Yapılan eğitimlerin ve çalıştayların ardından her kent, kendi yerel ihtiyacına yönelik bir kampanya fikri geliştirdi. Mart 2020 itibariyle hayata geçmesi beklenen kampanyalar tüm dünyayı etkisi altına alan COVID-19 salgını sebebiyle ertelenmek durumunda kalındı. Salgın sürecinde, insanların kentlerde toplu taşıma kullanımına daha mesafeli yaklaşmaya başlamaları, özel araç talebinin gözle görülür bir artış göstermesi, belediyelerin yürüme, bisiklet gibi aktif ulaşım türlerine yatırım yapma istekleri göz önüne alınarak ve proje içeriğinin salgın dönemi ve sonrasında oluşacak talep ve beklentilerle uyumluluğu gözetilerek İzmir Büyükşehir Belediyesi ve Lüleburgaz Belediyesi kriz durumunu fırsata çevirerek salgın döneminde dışarı çıkmak durumunda kalanların sağlıklı ve bireysel bir ulaşım aracı olarak bisikleti tercih etmelerine yönelik bilgilendirme kampanyası hazırladı. İzmir Büyükşehir Belediye Başkanı Tunç Soyer ile Lüleburgaz Belediye Başkanı Murat Gerenli’nin kampanya yüzü olarak bizzat destek verdiği bilgilendirme kampanyaları 3 Haziran Dünya Bisiklet Günü’nde kentlilerle buluştu.

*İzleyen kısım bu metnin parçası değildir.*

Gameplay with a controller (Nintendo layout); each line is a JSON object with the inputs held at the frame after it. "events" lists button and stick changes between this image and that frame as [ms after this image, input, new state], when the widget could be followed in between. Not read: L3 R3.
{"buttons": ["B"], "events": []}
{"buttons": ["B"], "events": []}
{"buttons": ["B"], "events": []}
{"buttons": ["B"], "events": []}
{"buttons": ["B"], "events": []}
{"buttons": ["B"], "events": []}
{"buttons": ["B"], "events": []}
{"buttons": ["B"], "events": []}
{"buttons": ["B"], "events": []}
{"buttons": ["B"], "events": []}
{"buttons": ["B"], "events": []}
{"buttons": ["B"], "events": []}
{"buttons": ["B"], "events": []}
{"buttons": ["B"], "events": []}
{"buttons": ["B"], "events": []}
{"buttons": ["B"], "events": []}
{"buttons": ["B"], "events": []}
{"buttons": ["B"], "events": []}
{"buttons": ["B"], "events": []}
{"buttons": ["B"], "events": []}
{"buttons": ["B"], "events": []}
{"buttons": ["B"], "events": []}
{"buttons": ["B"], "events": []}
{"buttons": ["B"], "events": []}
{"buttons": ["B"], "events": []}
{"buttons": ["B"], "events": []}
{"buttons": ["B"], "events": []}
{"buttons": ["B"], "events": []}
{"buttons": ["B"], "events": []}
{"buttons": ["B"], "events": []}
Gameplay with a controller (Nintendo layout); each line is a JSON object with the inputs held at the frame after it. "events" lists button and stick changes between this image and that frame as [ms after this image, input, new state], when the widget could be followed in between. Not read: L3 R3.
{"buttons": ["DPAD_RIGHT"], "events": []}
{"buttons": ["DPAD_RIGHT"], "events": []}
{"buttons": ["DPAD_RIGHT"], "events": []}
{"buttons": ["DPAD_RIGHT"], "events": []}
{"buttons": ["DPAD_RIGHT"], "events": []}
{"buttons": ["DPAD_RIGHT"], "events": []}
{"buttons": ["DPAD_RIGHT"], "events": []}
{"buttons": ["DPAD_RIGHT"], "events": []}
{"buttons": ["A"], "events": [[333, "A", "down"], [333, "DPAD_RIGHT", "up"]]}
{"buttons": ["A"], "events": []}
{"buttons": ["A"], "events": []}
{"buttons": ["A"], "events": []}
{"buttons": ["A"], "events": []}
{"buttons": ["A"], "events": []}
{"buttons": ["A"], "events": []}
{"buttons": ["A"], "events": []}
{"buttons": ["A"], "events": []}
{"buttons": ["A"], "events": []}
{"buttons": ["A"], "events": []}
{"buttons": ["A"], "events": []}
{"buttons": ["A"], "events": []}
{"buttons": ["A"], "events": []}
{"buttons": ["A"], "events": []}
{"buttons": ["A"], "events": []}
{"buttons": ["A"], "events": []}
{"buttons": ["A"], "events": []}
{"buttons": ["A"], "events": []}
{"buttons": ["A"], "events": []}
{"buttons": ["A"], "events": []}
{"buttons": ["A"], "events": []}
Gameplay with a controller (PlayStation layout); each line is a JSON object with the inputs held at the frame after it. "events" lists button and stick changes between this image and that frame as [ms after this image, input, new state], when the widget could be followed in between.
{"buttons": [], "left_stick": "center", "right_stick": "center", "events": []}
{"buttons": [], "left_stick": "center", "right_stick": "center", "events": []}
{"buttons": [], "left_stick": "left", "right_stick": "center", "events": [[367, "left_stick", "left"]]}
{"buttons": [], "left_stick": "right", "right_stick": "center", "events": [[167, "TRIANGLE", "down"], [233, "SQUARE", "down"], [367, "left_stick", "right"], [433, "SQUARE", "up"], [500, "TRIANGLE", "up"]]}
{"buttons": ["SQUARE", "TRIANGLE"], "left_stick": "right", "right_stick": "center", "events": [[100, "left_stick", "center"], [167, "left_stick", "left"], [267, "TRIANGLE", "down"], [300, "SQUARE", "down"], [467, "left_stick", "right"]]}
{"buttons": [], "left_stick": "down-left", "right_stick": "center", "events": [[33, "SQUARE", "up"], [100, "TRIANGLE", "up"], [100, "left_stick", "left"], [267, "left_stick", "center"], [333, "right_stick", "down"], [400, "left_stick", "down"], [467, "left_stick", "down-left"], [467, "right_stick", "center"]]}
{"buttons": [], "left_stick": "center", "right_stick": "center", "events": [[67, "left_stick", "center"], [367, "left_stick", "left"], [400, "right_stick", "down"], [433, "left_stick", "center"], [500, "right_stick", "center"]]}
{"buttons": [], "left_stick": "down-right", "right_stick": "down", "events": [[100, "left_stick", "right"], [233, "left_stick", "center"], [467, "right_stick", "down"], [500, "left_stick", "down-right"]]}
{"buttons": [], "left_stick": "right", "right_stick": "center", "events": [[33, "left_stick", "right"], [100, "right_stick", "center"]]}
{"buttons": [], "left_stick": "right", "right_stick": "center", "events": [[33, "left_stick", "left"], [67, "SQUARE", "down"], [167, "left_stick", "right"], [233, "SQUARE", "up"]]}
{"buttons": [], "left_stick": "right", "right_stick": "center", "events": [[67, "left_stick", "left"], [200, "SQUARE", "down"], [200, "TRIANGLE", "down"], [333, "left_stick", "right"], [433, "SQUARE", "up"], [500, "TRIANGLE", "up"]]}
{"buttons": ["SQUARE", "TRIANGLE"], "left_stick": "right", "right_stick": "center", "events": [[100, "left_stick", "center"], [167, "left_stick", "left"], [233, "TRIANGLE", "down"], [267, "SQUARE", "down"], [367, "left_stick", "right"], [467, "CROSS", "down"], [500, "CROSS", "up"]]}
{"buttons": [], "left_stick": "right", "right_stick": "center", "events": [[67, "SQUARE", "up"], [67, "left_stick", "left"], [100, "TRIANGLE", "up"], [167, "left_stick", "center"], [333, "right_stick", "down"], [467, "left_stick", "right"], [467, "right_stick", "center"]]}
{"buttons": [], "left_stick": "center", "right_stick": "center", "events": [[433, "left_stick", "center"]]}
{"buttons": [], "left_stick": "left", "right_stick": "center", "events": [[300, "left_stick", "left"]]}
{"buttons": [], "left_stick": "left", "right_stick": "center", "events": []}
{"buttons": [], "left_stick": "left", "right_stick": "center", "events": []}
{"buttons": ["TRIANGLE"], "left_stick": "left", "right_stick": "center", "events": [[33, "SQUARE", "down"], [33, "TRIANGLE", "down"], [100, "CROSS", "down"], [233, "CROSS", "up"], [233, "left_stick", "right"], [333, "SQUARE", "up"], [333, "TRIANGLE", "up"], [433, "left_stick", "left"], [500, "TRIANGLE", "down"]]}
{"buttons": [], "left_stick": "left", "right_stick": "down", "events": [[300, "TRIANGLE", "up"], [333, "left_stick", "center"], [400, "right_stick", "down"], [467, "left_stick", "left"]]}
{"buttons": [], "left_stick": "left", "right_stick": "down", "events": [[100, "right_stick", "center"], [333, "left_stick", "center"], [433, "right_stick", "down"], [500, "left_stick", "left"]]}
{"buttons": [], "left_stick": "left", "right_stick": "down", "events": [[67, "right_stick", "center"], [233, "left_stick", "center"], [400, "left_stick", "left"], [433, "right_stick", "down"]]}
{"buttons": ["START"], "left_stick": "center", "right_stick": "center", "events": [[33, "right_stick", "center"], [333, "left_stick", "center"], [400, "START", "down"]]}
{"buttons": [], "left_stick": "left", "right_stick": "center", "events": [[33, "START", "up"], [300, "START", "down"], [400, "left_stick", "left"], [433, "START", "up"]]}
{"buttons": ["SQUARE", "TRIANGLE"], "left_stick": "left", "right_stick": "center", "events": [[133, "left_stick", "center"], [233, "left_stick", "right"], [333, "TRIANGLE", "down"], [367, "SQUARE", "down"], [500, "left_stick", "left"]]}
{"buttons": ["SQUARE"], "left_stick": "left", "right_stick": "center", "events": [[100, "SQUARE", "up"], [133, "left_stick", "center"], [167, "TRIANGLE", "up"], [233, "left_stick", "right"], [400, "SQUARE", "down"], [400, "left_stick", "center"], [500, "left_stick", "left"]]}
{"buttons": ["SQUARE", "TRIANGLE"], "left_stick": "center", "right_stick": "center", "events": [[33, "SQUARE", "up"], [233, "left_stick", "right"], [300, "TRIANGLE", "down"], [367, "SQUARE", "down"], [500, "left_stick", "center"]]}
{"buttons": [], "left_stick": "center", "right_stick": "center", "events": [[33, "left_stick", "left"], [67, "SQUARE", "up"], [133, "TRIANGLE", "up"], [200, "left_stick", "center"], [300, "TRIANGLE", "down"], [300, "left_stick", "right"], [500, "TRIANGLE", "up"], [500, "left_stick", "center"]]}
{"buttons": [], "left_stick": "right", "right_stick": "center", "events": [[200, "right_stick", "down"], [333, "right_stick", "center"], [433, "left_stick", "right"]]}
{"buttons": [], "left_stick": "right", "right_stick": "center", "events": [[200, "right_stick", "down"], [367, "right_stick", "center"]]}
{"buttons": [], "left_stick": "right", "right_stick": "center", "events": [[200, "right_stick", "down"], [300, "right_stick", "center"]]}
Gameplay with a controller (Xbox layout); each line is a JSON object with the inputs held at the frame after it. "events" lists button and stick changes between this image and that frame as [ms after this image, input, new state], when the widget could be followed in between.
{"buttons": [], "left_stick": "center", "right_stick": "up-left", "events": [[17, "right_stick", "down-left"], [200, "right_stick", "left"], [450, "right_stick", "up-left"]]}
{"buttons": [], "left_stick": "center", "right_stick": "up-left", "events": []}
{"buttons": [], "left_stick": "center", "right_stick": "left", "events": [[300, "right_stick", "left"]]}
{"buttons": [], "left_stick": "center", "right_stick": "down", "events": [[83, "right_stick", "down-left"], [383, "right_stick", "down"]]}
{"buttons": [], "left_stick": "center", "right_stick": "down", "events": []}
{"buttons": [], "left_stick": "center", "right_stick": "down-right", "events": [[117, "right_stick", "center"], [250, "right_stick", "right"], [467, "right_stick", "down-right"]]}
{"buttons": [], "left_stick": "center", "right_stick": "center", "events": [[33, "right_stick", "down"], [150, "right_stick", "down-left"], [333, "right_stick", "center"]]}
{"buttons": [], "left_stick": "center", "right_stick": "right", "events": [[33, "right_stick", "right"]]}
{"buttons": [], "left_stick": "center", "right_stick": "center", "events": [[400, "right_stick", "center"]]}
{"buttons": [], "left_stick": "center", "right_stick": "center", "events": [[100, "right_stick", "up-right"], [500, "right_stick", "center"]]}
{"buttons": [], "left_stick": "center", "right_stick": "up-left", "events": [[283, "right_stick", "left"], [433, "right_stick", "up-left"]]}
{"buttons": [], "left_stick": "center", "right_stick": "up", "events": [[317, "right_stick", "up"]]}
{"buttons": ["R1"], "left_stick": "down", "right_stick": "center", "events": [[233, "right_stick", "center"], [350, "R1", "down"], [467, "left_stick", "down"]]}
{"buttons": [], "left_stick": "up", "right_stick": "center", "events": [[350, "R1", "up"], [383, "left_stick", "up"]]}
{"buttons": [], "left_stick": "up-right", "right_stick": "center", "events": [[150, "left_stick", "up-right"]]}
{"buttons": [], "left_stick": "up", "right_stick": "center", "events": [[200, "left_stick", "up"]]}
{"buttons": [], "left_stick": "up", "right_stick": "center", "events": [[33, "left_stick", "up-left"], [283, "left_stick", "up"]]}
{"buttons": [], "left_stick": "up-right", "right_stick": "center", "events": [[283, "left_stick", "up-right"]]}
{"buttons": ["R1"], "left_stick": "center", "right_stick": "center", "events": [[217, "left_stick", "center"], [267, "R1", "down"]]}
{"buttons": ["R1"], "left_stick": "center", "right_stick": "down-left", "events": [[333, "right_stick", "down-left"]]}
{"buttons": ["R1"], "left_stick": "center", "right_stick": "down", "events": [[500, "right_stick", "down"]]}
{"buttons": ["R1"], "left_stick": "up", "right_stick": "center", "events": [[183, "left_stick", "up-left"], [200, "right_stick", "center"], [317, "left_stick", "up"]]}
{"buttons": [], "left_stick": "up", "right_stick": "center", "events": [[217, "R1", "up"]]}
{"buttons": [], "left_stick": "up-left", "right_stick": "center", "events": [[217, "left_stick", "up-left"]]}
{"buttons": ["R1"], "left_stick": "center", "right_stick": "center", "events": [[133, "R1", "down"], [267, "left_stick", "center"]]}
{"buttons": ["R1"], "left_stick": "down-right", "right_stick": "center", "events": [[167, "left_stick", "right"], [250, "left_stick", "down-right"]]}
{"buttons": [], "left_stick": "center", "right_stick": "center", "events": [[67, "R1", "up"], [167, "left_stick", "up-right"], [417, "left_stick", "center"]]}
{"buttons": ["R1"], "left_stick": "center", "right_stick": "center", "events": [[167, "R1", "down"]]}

Salgını bir iletişim kampanyasıyla fırsata çeviren Türkiye’den bir diğer kent de megakent İstanbul oldu. Salgının ardından bireylerin otomobil kullanımına yönelme eğilimine karşı İstanbul Büyükşehir Belediyesi, WRI Türkiye Sürdürülebilir Şehirler ile birlikte içinde bisikletin de yer aldığı alternatif ulaşım türlerine dair bir kampanya hazırladı. Sağlıklı Şehirler Ortaklığı’nın (Partnership for Healthy Cities) desteklediği bu projede bir yandan otomobile alternatif olabilecek bisiklet, yürüme, e-scooter gibi hem bireysel hem sağlıklı ulaşım türlerine dikkat çekilirken bir yandan da toplu taşıma araçlarında salgın dolayısıyla dikkat edilmesi gereken unsur ve kurallara dair hatırlatmalar yapıldı. “Sağlık için Tekerleğinizi İyi Seçin!”, “Sağlığınız için Harekete Geçin!” ve “COVID-19 Salgını Devam Ediyor!” başlıklarıyla ön plana çıkan kampanya, 28 Eylül 2020’de İstanbul’un çeşitli noktalarına asılan billboard ve afiş çalışmalarının yanı sıra farklı mecralarda yayınlanan videolar ile de salgın ve kent içi ulaşım tercihlerine dair hatırlatmalarda bulundu.

Özellikle kamu yararını konu alan, toplumsal davranış değişikliği yaratmaya odaklanan konularda toplumun farkındalığını arttırmak ve dönüştürücü bir etkiye sebep olmak için kitle iletişimine yatırım yapılması gerekiyor. Gerçek bir dönüşüm hikayesinden bahsedebilmek içinse uygulanan iletişim kampanyasının tek bir kez yapılmasından ziyade, birbirini konu bütünlüğüyle tamamlayan ve zamanlama olarak da doğru kurgulanan bir stratejiyle tekrar tekrar gerçekleştirilmesi önemli. Sistematik olarak ilgili mesajların hedef kitlenin alışkanlıklarını da gözeterek sürekli paylaşılması gerekiyor. Sayısız mesajın sürekli olarak çeşitli mecralarda tekrarlandığı bir dünyada fark edilmek için iletişim yapmak artık “acaba” demeyi bile gerektirmeyen bir ihtiyaç.

 

Bu yazı WRI Türkiye Sürdürülebilir Şehirler Kentsel Gelişim ve Erişilebilirlik Yöneticisi Çiğdem Çörek Öztaş ve Stratejik İletişim Koordinatörü Hande Dönmez tarafından kaleme alınmıştır.